In this work, the relationship between the mechanical properties and deformation-induced transformation mechanisms in transformation-induced plasticity (TRIP) medium manganese steel subjected to a two-step annealing process is comprehensively examined. Two-step annealed samples have bimodal microstructures, which are reversely transformed from partially recrystallized thermal martensite into lath-and globular-shaped grains of austenite (gamma)-ferrite (alpha). This process widens the distribution of austenite stability, increasing the product of strength and elongation (PSE) from 35.5 GPa% to 46.9 GPa% at 600 degrees C annealing.
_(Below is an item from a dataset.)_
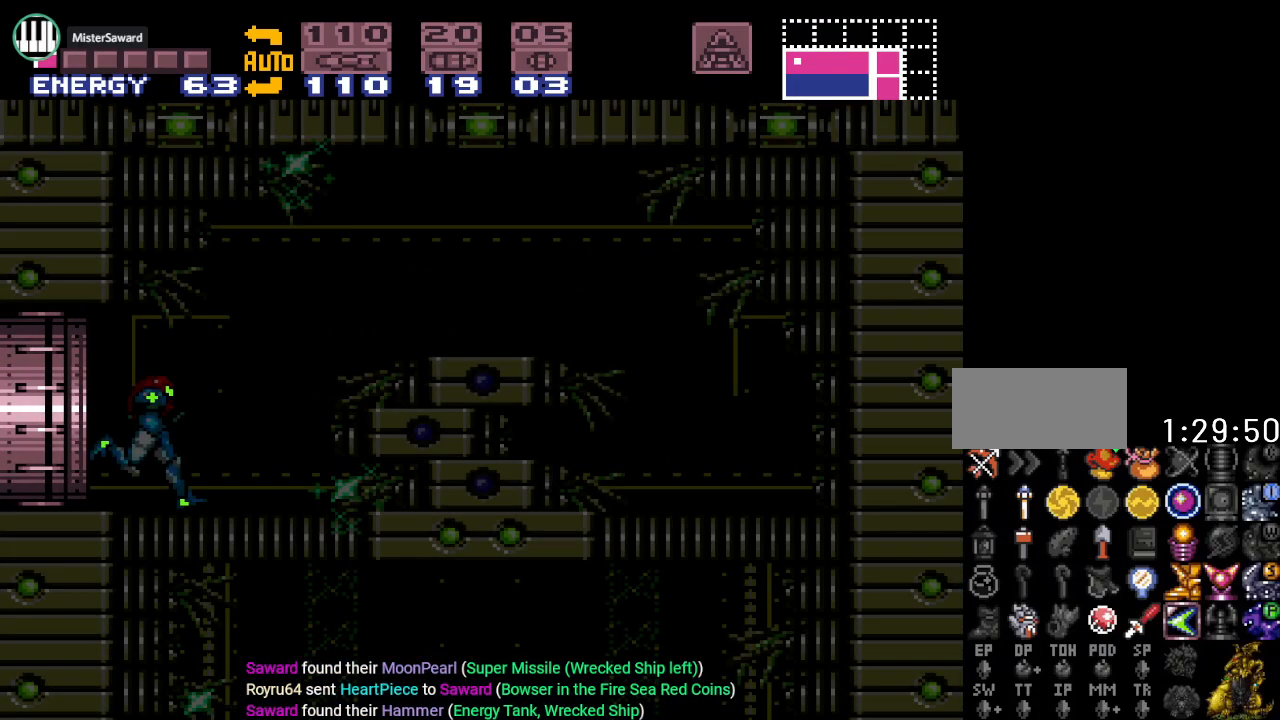
{"buttons": ["Y", "DPAD_LEFT"], "events": [[33, "Y", "down"]]}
When the annealing temperature is further increased to 640 degrees C, the difference of partitioning Mn content in austenite transforms the strain-induced TRIP effect into the stress-assisted TRIP effect. The yield strength and PSE are significantly reduced to 596 MPa and 30.5 GPa%, respectively. In addition, different degrees of stability in austenite occur in different martensite transformations (i.e., gamma ->epsilon martensite, gamma ->epsilon martensite -> alpha' martensite) at the same deformation stage, and the deformation mechanism of gamma is generally based on the cooperation of the TRIP effect and twinning. For the coarse metastable austenite grains annealed at 640 degrees C, the alpha' martensite transformation is assisted by the applied stress. An intergranular fracture occurs because of a high stress con-centration mismatch between the deformed martensite and ferrite, leading to premature fracture.